TASK DETAILS:
Quote every line of the listing below word for word.

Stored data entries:
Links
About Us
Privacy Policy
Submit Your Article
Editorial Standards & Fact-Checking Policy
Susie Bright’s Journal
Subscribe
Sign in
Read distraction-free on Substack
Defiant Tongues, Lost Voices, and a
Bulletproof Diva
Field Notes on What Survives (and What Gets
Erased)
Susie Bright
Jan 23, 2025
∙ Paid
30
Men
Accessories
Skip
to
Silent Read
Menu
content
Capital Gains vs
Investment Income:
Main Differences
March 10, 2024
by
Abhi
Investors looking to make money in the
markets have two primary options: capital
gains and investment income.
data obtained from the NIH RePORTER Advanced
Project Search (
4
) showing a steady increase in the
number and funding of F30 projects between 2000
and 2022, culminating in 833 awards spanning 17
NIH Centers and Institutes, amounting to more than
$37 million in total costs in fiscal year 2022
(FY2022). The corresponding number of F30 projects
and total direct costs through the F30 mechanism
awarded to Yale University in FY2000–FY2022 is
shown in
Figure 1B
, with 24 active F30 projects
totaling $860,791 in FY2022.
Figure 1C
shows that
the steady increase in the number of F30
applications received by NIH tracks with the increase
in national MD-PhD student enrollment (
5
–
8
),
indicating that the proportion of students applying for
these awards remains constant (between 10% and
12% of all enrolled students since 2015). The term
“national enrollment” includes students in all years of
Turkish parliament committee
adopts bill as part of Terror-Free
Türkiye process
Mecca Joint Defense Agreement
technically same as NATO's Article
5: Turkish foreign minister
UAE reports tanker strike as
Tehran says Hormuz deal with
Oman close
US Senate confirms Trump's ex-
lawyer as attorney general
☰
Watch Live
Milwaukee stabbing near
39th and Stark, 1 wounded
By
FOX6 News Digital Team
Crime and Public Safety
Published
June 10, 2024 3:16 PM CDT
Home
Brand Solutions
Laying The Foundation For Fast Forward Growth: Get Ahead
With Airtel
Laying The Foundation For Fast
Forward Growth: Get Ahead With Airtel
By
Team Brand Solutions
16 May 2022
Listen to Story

WRITTEN SOLUTION:
Links
About Us
Privacy Policy
Submit Your Article
Editorial Standards & Fact-Checking Policy
Susie Bright’s Journal
Subscribe
Sign in
Read distraction-free on Substack
Defiant Tongues, Lost Voices, and a
Bulletproof Diva
Field Notes on What Survives (and What Gets
Erased)
Susie Bright
Jan 23, 2025
∙ Paid
30
Men
Accessories
Skip
to
Silent Read
Menu
content
Capital Gains vs
Investment Income:
Main Differences
March 10, 2024
by
Abhi
Investors looking to make money in the
markets have two primary options: capital
gains and investment income.
data obtained from the NIH RePORTER Advanced
Project Search (
4
) showing a steady increase in the
number and funding of F30 projects between 2000
and 2022, culminating in 833 awards spanning 17
NIH Centers and Institutes, amounting to more than
$37 million in total costs in fiscal year 2022
(FY2022). The corresponding number of F30 projects
and total direct costs through the F30 mechanism
awarded to Yale University in FY2000–FY2022 is
shown in
Figure 1B
, with 24 active F30 projects
totaling $860,791 in FY2022.
Figure 1C
shows that
the steady increase in the number of F30
applications received by NIH tracks with the increase
in national MD-PhD student enrollment (
5
–
8
),
indicating that the proportion of students applying for
these awards remains constant (between 10% and
12% of all enrolled students since 2015). The term
“national enrollment” includes students in all years of
Turkish parliament committee
adopts bill as part of Terror-Free
Türkiye process
Mecca Joint Defense Agreement
technically same as NATO's Article
5: Turkish foreign minister
UAE reports tanker strike as
Tehran says Hormuz deal with
Oman close
US Senate confirms Trump's ex-
lawyer as attorney general
☰
Watch Live
Milwaukee stabbing near
39th and Stark, 1 wounded
By
FOX6 News Digital Team
Crime and Public Safety
Published
June 10, 2024 3:16 PM CDT
Home
Brand Solutions
Laying The Foundation For Fast Forward Growth: Get Ahead
With Airtel
Laying The Foundation For Fast
Forward Growth: Get Ahead With Airtel
By
Team Brand Solutions
16 May 2022
Listen to Story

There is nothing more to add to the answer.